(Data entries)
· · · · ·
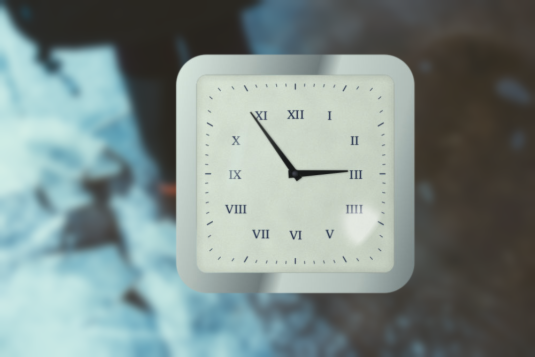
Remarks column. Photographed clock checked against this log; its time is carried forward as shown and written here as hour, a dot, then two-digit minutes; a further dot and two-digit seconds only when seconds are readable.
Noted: 2.54
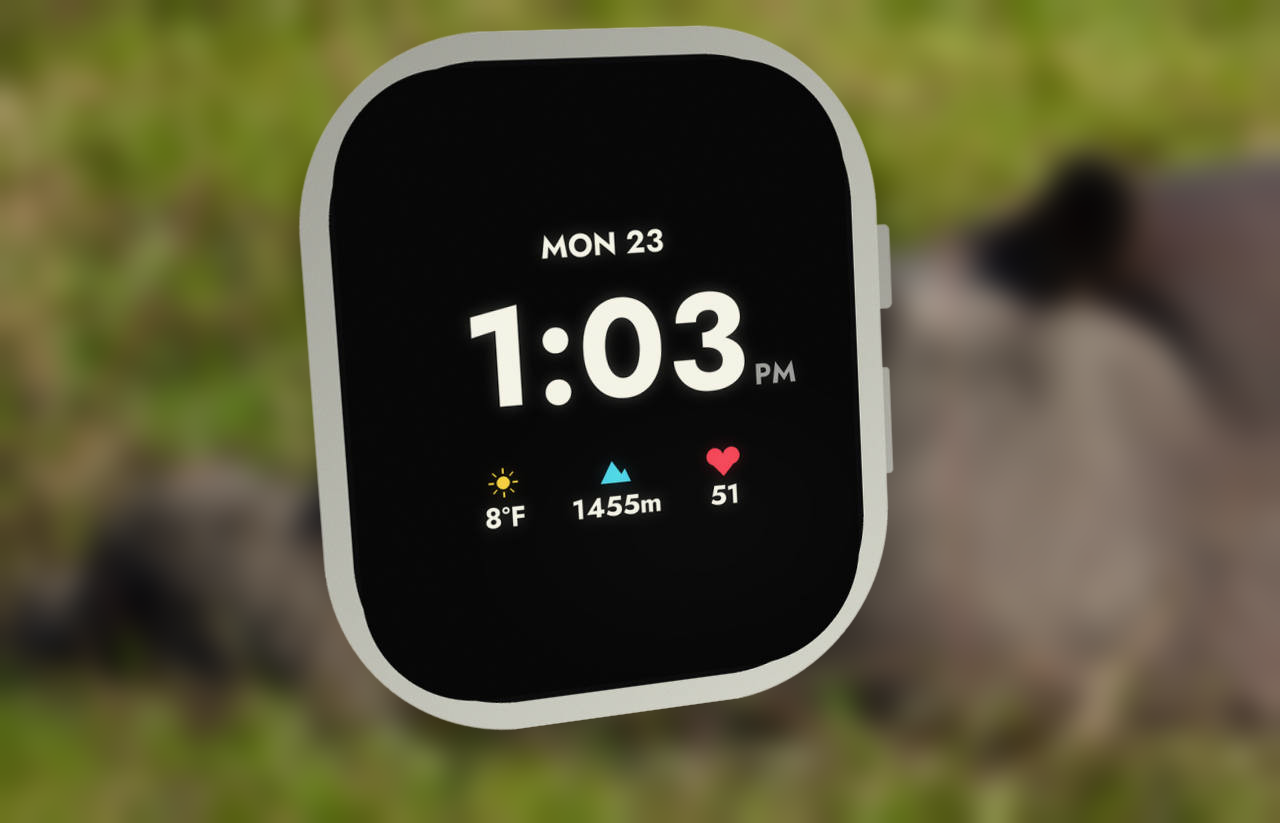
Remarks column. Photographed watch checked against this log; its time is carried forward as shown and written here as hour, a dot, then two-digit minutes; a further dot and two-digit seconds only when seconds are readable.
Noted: 1.03
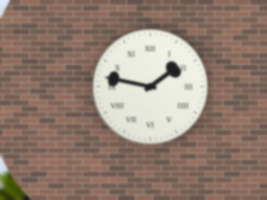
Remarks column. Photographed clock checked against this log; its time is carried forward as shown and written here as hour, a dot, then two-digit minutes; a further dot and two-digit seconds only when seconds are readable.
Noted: 1.47
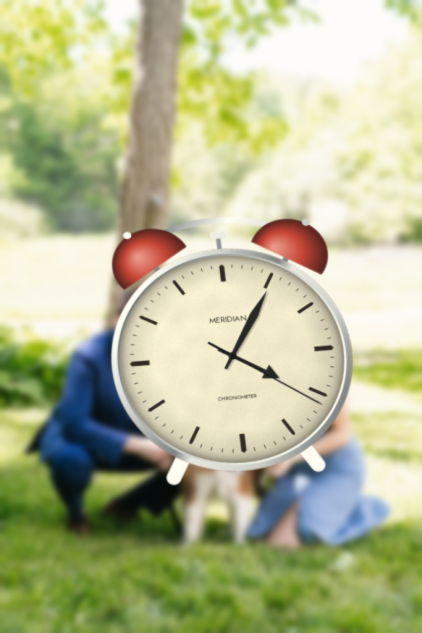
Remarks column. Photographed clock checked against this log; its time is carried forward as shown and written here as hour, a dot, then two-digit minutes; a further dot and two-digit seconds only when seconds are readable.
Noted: 4.05.21
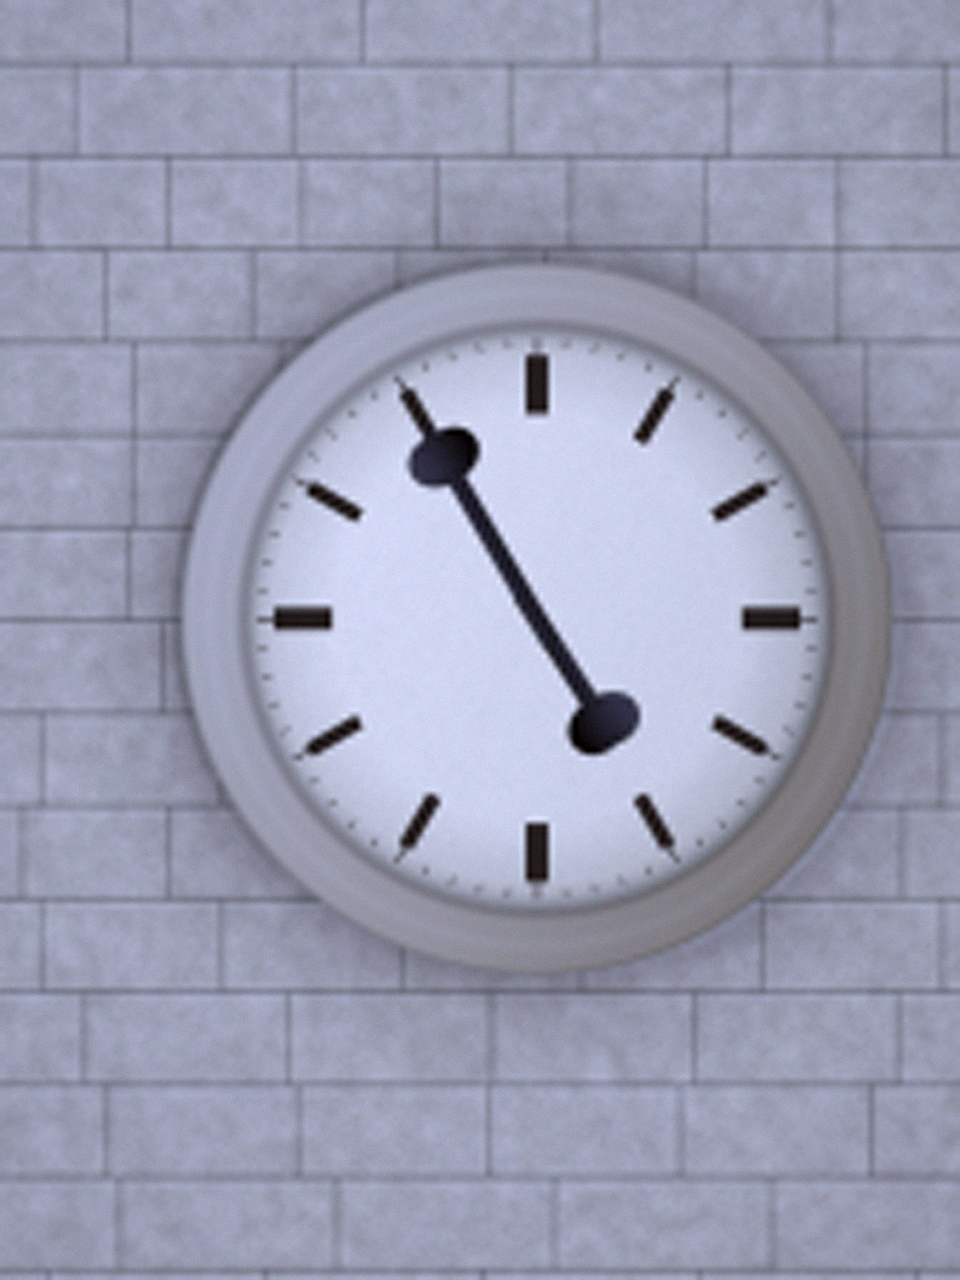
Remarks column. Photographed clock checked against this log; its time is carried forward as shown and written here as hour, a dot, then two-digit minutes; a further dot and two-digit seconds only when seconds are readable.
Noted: 4.55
· · · · ·
TASK STATEMENT
Quote every line of the material above word for word, leaving out the pictures.

WRITTEN SOLUTION
Remarks column. Photographed clock checked against this log; its time is carried forward as shown and written here as hour, a dot, then two-digit minutes; a further dot and two-digit seconds only when seconds are readable.
Noted: 2.54
Remarks column. Photographed watch checked against this log; its time is carried forward as shown and written here as hour, a dot, then two-digit minutes; a further dot and two-digit seconds only when seconds are readable.
Noted: 1.03
Remarks column. Photographed clock checked against this log; its time is carried forward as shown and written here as hour, a dot, then two-digit minutes; a further dot and two-digit seconds only when seconds are readable.
Noted: 1.47
Remarks column. Photographed clock checked against this log; its time is carried forward as shown and written here as hour, a dot, then two-digit minutes; a further dot and two-digit seconds only when seconds are readable.
Noted: 4.05.21
Remarks column. Photographed clock checked against this log; its time is carried forward as shown and written here as hour, a dot, then two-digit minutes; a further dot and two-digit seconds only when seconds are readable.
Noted: 4.55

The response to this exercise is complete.